FDA officials announced that outside experts would discuss the vaccine at a public meeting three weeks from now, on Feb. 26.
In a news release last week, the company announced its vaccine was 66 percent effective overall at preventing moderate to severe illness in a global clinical trial. It offered the best protection against severe cases of disease, proving 85 percent effective. There were no hospitalizations or deaths among people who received the vaccine. That result held up even in the South Africa portion of its trial, where a concerning virus variant that has shown the ability to evade some immunity has become dominant.
The data has not been peer-reviewed or published but will be carefully reviewed by career FDA scientists and an external panel of experts who will determine if the vaccine meets the safety and efficacy requirements for emergency use.

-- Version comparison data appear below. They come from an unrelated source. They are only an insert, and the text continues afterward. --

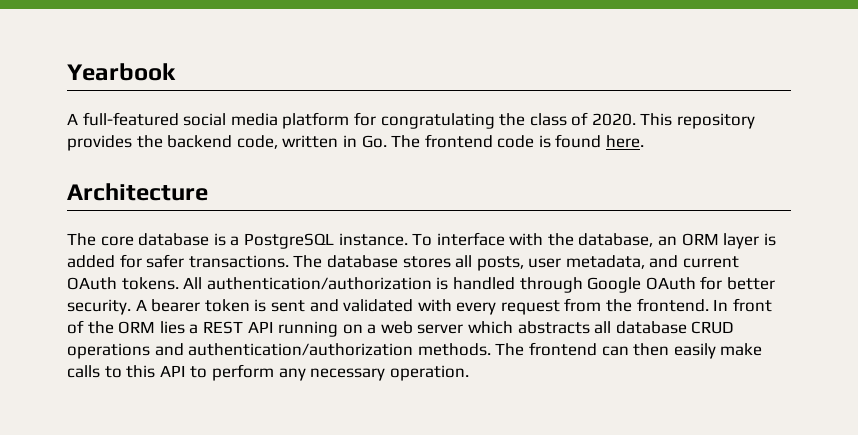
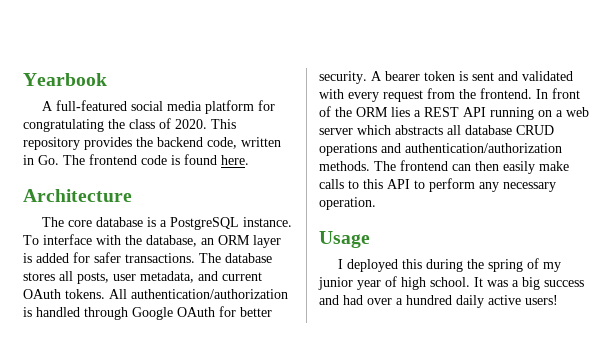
(469, 373) none -> [319,231,370,248] [338,258,562,272] [318,276,584,290] [319,295,558,308] // Usage // I deployed this during the spring of my junior year of high school. It was a big success and had over a hundred daily active users!

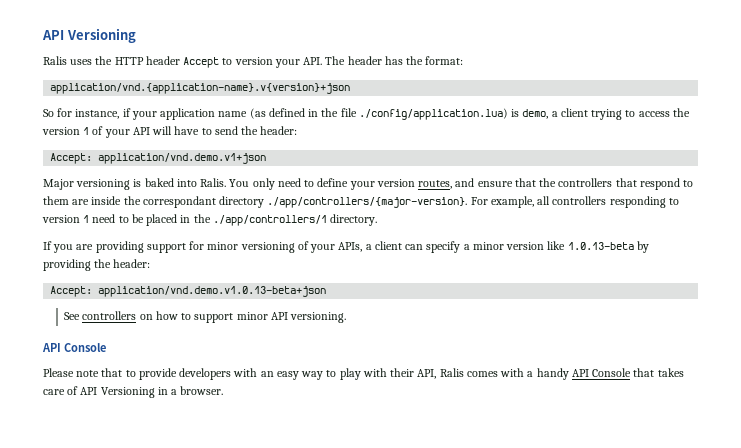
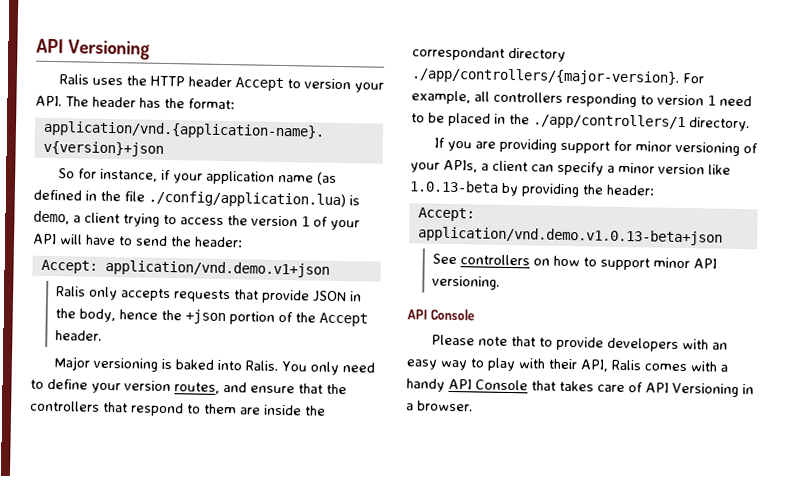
(267, 158) none -> [56,286,363,304] [55,308,369,327] [55,330,103,341] // Ralis only accepts requests that provide JSON in the body, hence the +json portion of the Accept header.

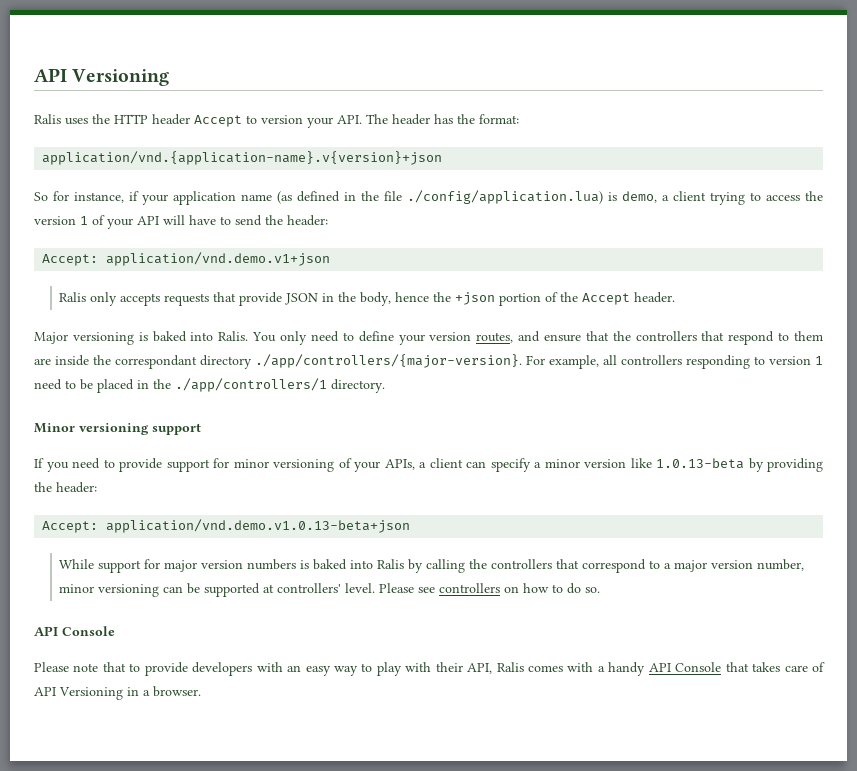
(750, 124) none -> [34,423,201,435] // Minor versioning support
[474,138,557,153] are providing -> [72,458,162,472] need to provide
[432,253,718,271] [432,275,501,290] See controllers on how to support minor API versioning. -> [59,559,805,573] [59,583,601,597] While support for major version numbers is baked into Ralis by calling the controllers that correspond to a major version number, minor versioning can be supported at controllers' level. Please see controllers on how to do so.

Stoffels said the company would be ready to ship doses immediately upon authorization but did not specify the number — which government officials have told The Washington Post could be in the single-digit millions.
If the vaccine follows the same trajectory as the Pfizer-BioNTech and Moderna vaccines that were authorized late last year, an expert panel of advisers to the FDA would consider the data at a full-day meeting near the end of this month. The FDA is guided by that panel’s deliberations. For the other vaccines, it acted within a day of the advisory committee meeting.
The easier logistics of the Johnson & Johnson vaccine, which can be stored at refrigerator temperatures for several months and requires only a single shot, would make it a welcome addition amid the drive to accelerate vaccinations as variants loom.
In the meantime, the FDA said Thursday it will propose draft guidelines on how manufacturers of coronavirus vaccines, therapeutics and diagnostic tests should deal with new variants of the virus.
Janet Woodcock, the FDA’s acting commissioner, pledged to pursue streamlined processes to get updated products to health-care personnel, saying the FDA would not “create obstacles” to authorizing tools that could be useful.
She said in a statement that the FDA has anticipated the emergence of variants and does not believe there will be “the need to start at square one with any of these products.”
In a call with reporters, Woodcock stressed that the currently authorized vaccines are highly effective but that the agency needs to prepare for “all eventualities” and is doing scenario planning that includes the possibility of variants becoming dominant. She said the FDA plans to respond “as quickly as possible.”